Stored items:
--- START ---
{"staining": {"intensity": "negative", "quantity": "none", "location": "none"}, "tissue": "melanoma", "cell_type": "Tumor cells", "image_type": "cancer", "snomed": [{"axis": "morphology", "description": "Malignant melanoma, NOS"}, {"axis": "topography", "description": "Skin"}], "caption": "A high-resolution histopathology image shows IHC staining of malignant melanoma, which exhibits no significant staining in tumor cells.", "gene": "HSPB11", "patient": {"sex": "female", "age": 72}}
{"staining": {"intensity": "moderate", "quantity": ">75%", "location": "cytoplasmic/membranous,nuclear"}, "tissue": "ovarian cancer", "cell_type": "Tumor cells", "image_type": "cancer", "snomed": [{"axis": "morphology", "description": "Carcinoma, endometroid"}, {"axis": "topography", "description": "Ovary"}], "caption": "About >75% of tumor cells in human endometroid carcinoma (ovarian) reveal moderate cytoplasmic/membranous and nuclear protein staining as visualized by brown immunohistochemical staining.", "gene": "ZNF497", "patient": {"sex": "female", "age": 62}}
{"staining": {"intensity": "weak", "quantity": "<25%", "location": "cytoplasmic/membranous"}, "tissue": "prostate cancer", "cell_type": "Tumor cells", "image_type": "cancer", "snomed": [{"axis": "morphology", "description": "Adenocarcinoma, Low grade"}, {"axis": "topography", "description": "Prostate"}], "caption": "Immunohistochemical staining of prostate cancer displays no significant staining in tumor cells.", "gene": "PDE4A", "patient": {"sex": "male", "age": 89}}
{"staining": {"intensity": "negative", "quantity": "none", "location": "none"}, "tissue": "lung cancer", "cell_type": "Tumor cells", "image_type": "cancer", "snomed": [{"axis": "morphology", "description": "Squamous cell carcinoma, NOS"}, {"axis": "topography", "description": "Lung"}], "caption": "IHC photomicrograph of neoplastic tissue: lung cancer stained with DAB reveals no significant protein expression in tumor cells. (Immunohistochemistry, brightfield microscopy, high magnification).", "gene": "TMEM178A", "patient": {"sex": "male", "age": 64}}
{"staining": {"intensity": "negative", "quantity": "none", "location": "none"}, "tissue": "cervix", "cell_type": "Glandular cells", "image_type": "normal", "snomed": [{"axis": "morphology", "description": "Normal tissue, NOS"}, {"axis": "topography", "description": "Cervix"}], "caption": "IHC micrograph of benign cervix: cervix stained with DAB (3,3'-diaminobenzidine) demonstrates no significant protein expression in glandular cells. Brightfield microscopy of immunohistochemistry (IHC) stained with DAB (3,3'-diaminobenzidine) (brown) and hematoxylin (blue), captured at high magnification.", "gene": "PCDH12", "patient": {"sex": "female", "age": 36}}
--- END ---
Exercise requirements »
Quote every line of the data, word for word.

Solved exercise »
{"staining": {"intensity": "negative", "quantity": "none", "location": "none"}, "tissue": "melanoma", "cell_type": "Tumor cells", "image_type": "cancer", "snomed": [{"axis": "morphology", "description": "Malignant melanoma, NOS"}, {"axis": "topography", "description": "Skin"}], "caption": "A high-resolution histopathology image shows IHC staining of malignant melanoma, which exhibits no significant staining in tumor cells.", "gene": "HSPB11", "patient": {"sex": "female", "age": 72}}
{"staining": {"intensity": "moderate", "quantity": ">75%", "location": "cytoplasmic/membranous,nuclear"}, "tissue": "ovarian cancer", "cell_type": "Tumor cells", "image_type": "cancer", "snomed": [{"axis": "morphology", "description": "Carcinoma, endometroid"}, {"axis": "topography", "description": "Ovary"}], "caption": "About >75% of tumor cells in human endometroid carcinoma (ovarian) reveal moderate cytoplasmic/membranous and nuclear protein staining as visualized by brown immunohistochemical staining.", "gene": "ZNF497", "patient": {"sex": "female", "age": 62}}
{"staining": {"intensity": "weak", "quantity": "<25%", "location": "cytoplasmic/membranous"}, "tissue": "prostate cancer", "cell_type": "Tumor cells", "image_type": "cancer", "snomed": [{"axis": "morphology", "description": "Adenocarcinoma, Low grade"}, {"axis": "topography", "description": "Prostate"}], "caption": "Immunohistochemical staining of prostate cancer displays no significant staining in tumor cells.", "gene": "PDE4A", "patient": {"sex": "male", "age": 89}}
{"staining": {"intensity": "negative", "quantity": "none", "location": "none"}, "tissue": "lung cancer", "cell_type": "Tumor cells", "image_type": "cancer", "snomed": [{"axis": "morphology", "description": "Squamous cell carcinoma, NOS"}, {"axis": "topography", "description": "Lung"}], "caption": "IHC photomicrograph of neoplastic tissue: lung cancer stained with DAB reveals no significant protein expression in tumor cells. (Immunohistochemistry, brightfield microscopy, high magnification).", "gene": "TMEM178A", "patient": {"sex": "male", "age": 64}}
{"staining": {"intensity": "negative", "quantity": "none", "location": "none"}, "tissue": "cervix", "cell_type": "Glandular cells", "image_type": "normal", "snomed": [{"axis": "morphology", "description": "Normal tissue, NOS"}, {"axis": "topography", "description": "Cervix"}], "caption": "IHC micrograph of benign cervix: cervix stained with DAB (3,3'-diaminobenzidine) demonstrates no significant protein expression in glandular cells. Brightfield microscopy of immunohistochemistry (IHC) stained with DAB (3,3'-diaminobenzidine) (brown) and hematoxylin (blue), captured at high magnification.", "gene": "PCDH12", "patient": {"sex": "female", "age": 36}}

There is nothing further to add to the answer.